→ Exercise description
With the pictures left out, repeat every entry that follows exactly.

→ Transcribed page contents
· · ·
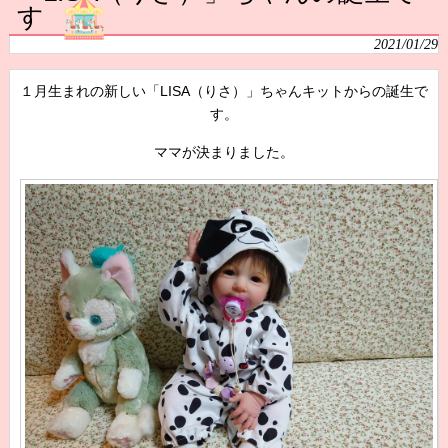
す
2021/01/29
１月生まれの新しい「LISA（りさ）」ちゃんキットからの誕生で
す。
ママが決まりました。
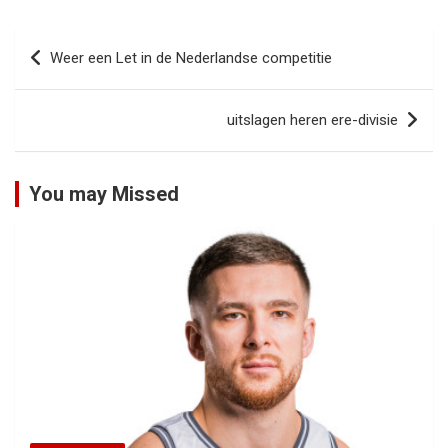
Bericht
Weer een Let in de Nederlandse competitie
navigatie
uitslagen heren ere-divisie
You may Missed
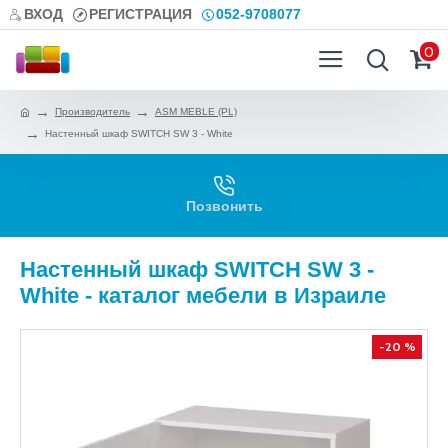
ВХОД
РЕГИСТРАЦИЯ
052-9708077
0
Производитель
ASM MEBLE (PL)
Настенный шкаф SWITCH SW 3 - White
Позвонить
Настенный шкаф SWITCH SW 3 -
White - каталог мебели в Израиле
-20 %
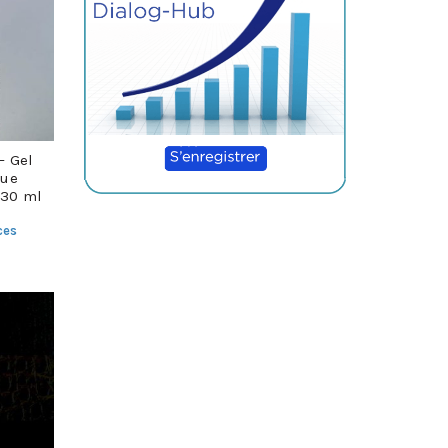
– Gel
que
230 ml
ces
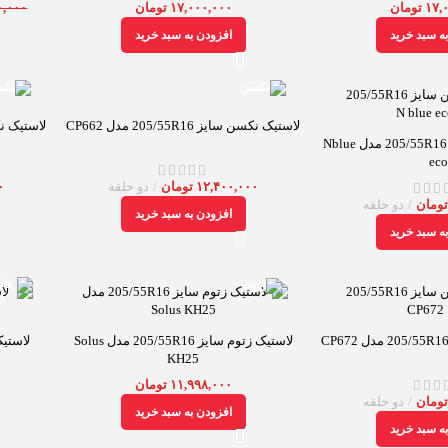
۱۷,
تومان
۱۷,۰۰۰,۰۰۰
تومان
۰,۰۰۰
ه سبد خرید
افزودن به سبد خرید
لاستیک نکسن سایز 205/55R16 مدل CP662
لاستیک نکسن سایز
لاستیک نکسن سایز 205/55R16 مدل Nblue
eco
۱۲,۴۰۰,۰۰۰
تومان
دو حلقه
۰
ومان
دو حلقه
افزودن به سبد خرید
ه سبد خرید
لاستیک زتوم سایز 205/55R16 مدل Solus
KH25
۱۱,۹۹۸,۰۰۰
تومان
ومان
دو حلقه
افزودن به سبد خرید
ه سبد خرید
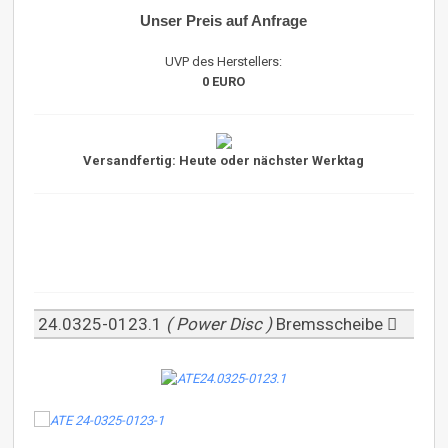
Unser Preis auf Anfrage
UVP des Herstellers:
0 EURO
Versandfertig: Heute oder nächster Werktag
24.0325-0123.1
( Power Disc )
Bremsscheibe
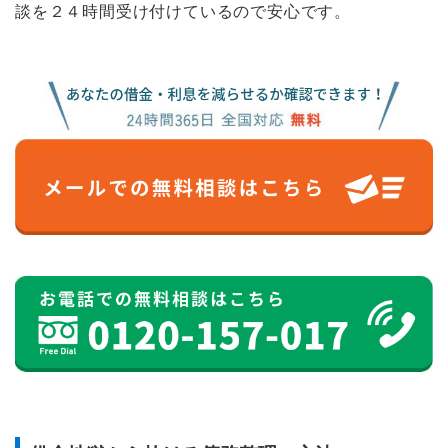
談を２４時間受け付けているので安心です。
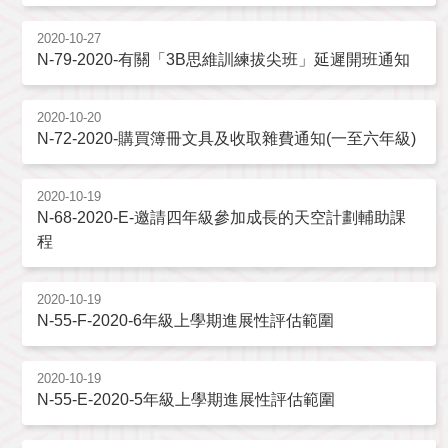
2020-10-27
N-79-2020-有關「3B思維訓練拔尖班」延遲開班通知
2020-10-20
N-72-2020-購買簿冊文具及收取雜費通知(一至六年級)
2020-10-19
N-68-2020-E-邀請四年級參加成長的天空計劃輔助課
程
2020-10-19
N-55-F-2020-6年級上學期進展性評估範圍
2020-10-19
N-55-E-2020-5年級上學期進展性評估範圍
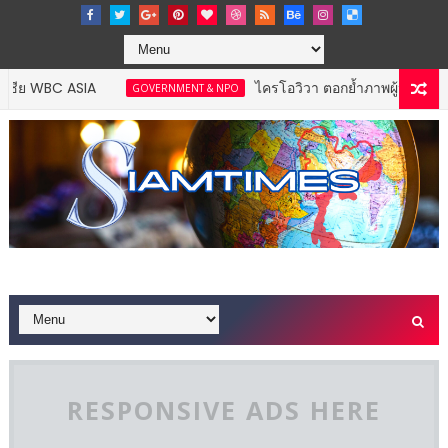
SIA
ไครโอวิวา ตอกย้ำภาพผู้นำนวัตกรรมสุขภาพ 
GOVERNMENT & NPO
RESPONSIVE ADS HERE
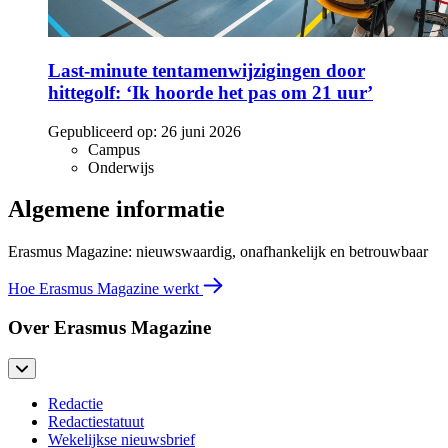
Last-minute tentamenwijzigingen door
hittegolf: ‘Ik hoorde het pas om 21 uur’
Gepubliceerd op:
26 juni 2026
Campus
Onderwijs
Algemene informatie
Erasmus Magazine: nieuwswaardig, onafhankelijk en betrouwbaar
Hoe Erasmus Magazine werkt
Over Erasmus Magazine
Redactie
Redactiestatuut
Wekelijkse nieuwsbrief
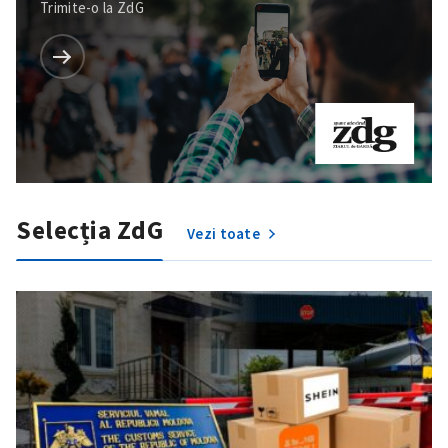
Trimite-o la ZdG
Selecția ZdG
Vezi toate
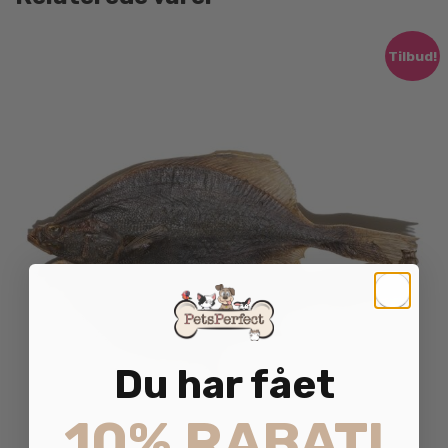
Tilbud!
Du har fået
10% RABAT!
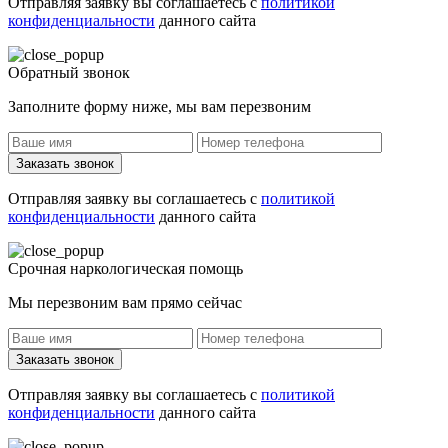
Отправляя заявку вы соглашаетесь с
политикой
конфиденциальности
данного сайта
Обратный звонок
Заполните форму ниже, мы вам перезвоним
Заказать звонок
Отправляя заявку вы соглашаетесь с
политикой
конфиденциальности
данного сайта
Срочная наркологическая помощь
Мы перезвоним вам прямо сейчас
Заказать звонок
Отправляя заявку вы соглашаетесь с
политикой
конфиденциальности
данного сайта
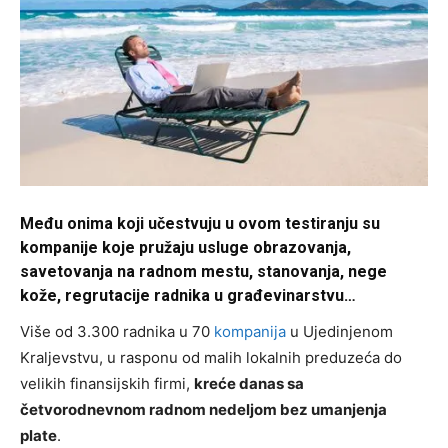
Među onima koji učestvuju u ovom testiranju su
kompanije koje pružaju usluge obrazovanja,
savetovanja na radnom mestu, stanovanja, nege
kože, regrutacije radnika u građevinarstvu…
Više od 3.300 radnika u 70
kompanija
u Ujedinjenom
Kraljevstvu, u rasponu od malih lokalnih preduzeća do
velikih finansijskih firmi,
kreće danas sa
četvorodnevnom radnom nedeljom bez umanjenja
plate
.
· · ·
→ Response area
す
2021/01/29
１月生まれの新しい「LISA（りさ）」ちゃんキットからの誕生で
す。
ママが決まりました。
Bericht
Weer een Let in de Nederlandse competitie
navigatie
uitslagen heren ere-divisie
You may Missed
ВХОД
РЕГИСТРАЦИЯ
052-9708077
0
Производитель
ASM MEBLE (PL)
Настенный шкаф SWITCH SW 3 - White
Позвонить
Настенный шкаф SWITCH SW 3 -
White - каталог мебели в Израиле
-20 %
– Gel
que
230 ml
ces
۱۷,
تومان
۱۷,۰۰۰,۰۰۰
تومان
۰,۰۰۰
ه سبد خرید
افزودن به سبد خرید
لاستیک نکسن سایز 205/55R16 مدل CP662
لاستیک نکسن سایز
لاستیک نکسن سایز 205/55R16 مدل Nblue
eco
۱۲,۴۰۰,۰۰۰
تومان
دو حلقه
۰
ومان
دو حلقه
افزودن به سبد خرید
ه سبد خرید
لاستیک زتوم سایز 205/55R16 مدل Solus
KH25
۱۱,۹۹۸,۰۰۰
تومان
ومان
دو حلقه
افزودن به سبد خرید
ه سبد خرید
Unser Preis auf Anfrage
UVP des Herstellers:
0 EURO
Versandfertig: Heute oder nächster Werktag
24.0325-0123.1
( Power Disc )
Bremsscheibe
談を２４時間受け付けているので安心です。
2020-10-27
N-79-2020-有關「3B思維訓練拔尖班」延遲開班通知
2020-10-20
N-72-2020-購買簿冊文具及收取雜費通知(一至六年級)
2020-10-19
N-68-2020-E-邀請四年級參加成長的天空計劃輔助課
程
2020-10-19
N-55-F-2020-6年級上學期進展性評估範圍
2020-10-19
N-55-E-2020-5年級上學期進展性評估範圍
SIA
ไครโอวิวา ตอกย้ำภาพผู้นำนวัตกรรมสุขภาพ 
GOVERNMENT & NPO
RESPONSIVE ADS HERE
Last-minute tentamenwijzigingen door
hittegolf: ‘Ik hoorde het pas om 21 uur’
Gepubliceerd op:
26 juni 2026
Campus
Onderwijs
Algemene informatie
Erasmus Magazine: nieuwswaardig, onafhankelijk en betrouwbaar
Hoe Erasmus Magazine werkt
Over Erasmus Magazine
Redactie
Redactiestatuut
Wekelijkse nieuwsbrief
Trimite-o la ZdG
Selecția ZdG
Vezi toate
Tilbud!
Du har fået
10% RABAT!
Отправляя заявку вы соглашаетесь с
политикой
конфиденциальности
данного сайта
Обратный звонок
Заполните форму ниже, мы вам перезвоним
Заказать звонок
Отправляя заявку вы соглашаетесь с
политикой
конфиденциальности
данного сайта
Срочная наркологическая помощь
Мы перезвоним вам прямо сейчас
Заказать звонок
Отправляя заявку вы соглашаетесь с
политикой
конфиденциальности
данного сайта
Među onima koji učestvuju u ovom testiranju su
kompanije koje pružaju usluge obrazovanja,
savetovanja na radnom mestu, stanovanja, nege
kože, regrutacije radnika u građevinarstvu…
Više od 3.300 radnika u 70
kompanija
u Ujedinjenom
Kraljevstvu, u rasponu od malih lokalnih preduzeća do
velikih finansijskih firmi,
kreće danas sa
četvorodnevnom radnom nedeljom bez umanjenja
plate
.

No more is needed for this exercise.